Zero-Egress Architectures for GDPR

In the world of European AI compliance, "Trust" is good, but "Physics" is better. The biggest nightmare for a Privacy Officer is a "Chatty" Agent. Generative AI apps are naturally promiscuous with data; they want to call external APIs, fetch embeddings from OpenAI, and search the web (Bing/Google). Every single one of these outbound calls is a potential data leak.

If you process medical records (HDS) or banking data in the EU, the only way to be 100% safe is to implement a Zero-Egress Architecture.

Defining Zero-Egress

A Zero-Egress environment is a Virtual Private Cloud (VPC) that acts like a Roach Motel for data: Packets check in, but they don't check out.

  • Inbound Traffic: Allowed via strict Ingress Controllers (NGINX/Traefik) on port 443 with mTLS.

  • Outbound Traffic: Completely Blocked. No Internet Gateway (IGW). No NAT Gateway. If a server tries to ping google.com, the packet dies instantly.

The 3 Pillars of Implementation

1. Local Model Hosting (No APIs) You cannot use OpenAI, Anthropic, or Cohere APIs. Period. Sending PII to an external API endpoint is, by definition, Egress. Solution: You must host open-weights models (Llama-3, Mistral, Mixtral) directly on your own GPU nodes inside the VPC. Use ultra-fast inference engines like vLLM or TGI (Text Generation Inference). The inference data typically travels over the internal VPC network, never touching the public internet.

2. "Dark" Mirrors for Dependencies The first time you try to build a Docker container in a Zero-Egress VPC, it will fail. commands like pip install pandas or apt-get update try to reach public repositories. Solution: You need internal mirrors.

  • PyPI Mirror: Run a local instance of Artifactory or DevPI.

  • Docker Registry: Host a private Harbor registry inside the VPC.

  • OS Updates: Maintain a local snapshot of the Ubuntu/Debian repositories. Updates enter the environment via a "Bastion Host" or "Data Diode" process where they are scanned for malware before being pushed to the internal mirrors.

3. PrivateLink for Cloud Services What if you need to access S3 or DynamoDB? These are usually public endpoints. Solution: Use VPC Endpoints (PrivateLink). This technology routes traffic to AWS/Azure services via the provider's private backbone network, bypassing the public internet entirely. Your application talks to a local IP address (e.g., 10.0.1.50) which maps to S3, ensuring the traffic never leaves the datacenter.

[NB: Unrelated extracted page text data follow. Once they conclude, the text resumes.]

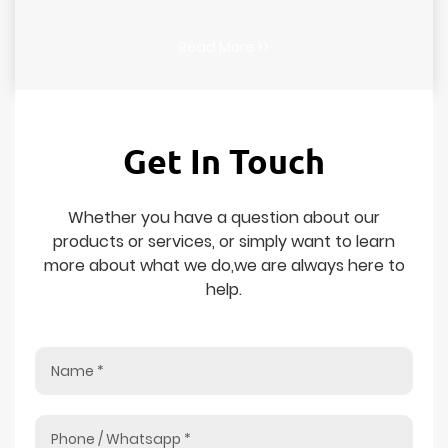
Read More >>
Get In Touch
Whether you have a question about our
products or services, or simply want to learn
more about what we do,we are always here to
help.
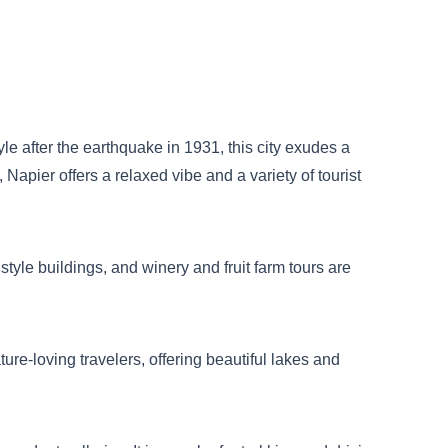
le after the earthquake in 1931, this city exudes a
 Napier offers a relaxed vibe and a variety of tourist
tyle buildings, and winery and fruit farm tours are
ure-loving travelers, offering beautiful lakes and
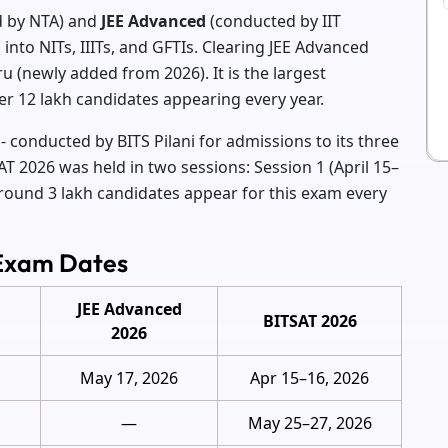
 by NTA) and
JEE Advanced
(conducted by IIT
into NITs, IIITs, and GFTIs. Clearing JEE Advanced
u (newly added from 2026). It is the largest
er 12 lakh candidates appearing every year.
- conducted by BITS Pilani for admissions to its three
T 2026 was held in two sessions: Session 1 (April 15–
Around 3 lakh candidates appear for this exam every
 Exam Dates
JEE Advanced
BITSAT 2026
2026
May 17, 2026
Apr 15–16, 2026
—
May 25–27, 2026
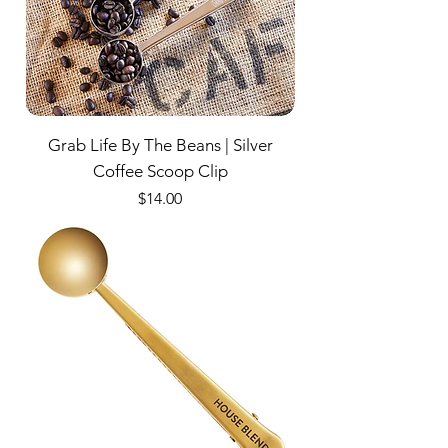
Grab Life By The Beans | Silver
Coffee Scoop Clip
Price
$14.00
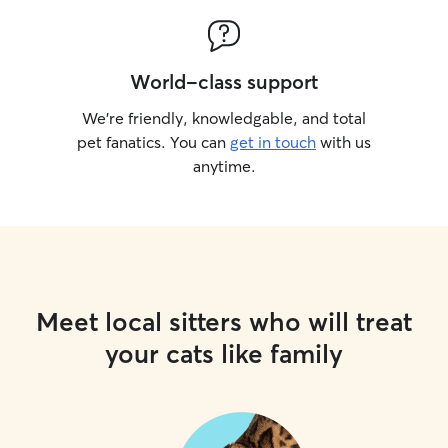
World-class support
We’re friendly, knowledgable, and total
pet fanatics. You can
get in touch
with us
anytime.
Meet local sitters who will treat
your cats like family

The "Air-Gapped" RAG Pipeline

Retrieval Augmented Generation (RAG) is tricky because it usually relies on external search.

# Typical RAG (Blocked)
User -> Agent -> Google Search -> LLM -> User

# Zero-Egress RAG (Allowed)
User -> Agent -> Internal Vector DB (Milvus) -> Local LLM (Llama-3) -> User

In this architecture:

  • Ingestion: Documents are uploaded securely to an internal S3 bucket.

  • Embedding: A local embedding model (e.g., bge-m3) running on CPU/GPU converts text to vectors.

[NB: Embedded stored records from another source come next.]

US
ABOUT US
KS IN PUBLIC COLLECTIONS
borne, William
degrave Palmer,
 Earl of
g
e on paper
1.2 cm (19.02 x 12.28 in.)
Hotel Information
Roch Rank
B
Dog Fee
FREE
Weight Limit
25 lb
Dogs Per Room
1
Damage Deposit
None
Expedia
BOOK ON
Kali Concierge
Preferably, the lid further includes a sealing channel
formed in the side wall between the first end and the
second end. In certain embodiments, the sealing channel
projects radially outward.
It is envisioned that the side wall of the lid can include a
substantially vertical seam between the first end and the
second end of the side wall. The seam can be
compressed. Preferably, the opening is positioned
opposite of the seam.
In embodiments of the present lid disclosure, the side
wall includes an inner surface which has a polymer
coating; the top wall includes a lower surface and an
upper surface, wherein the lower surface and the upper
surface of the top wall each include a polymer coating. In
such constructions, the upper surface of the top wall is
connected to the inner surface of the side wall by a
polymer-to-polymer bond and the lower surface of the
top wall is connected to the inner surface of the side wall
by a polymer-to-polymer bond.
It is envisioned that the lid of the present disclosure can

  • Storage: Vectors are stored in a self-hosted instance of Qdrant, Milvus, or Weaviate running on Kubernetes.

Conclusion

Managing a Zero-Egress environment increases DevOps overhead by roughly 30%. You lose the convenience of "just downloading a library." But for highly regulated industries, it is the ultimate shield. It proves—mathematically and architecturally—that your customer's data could not have leaked, because there was no door for it to walk out of.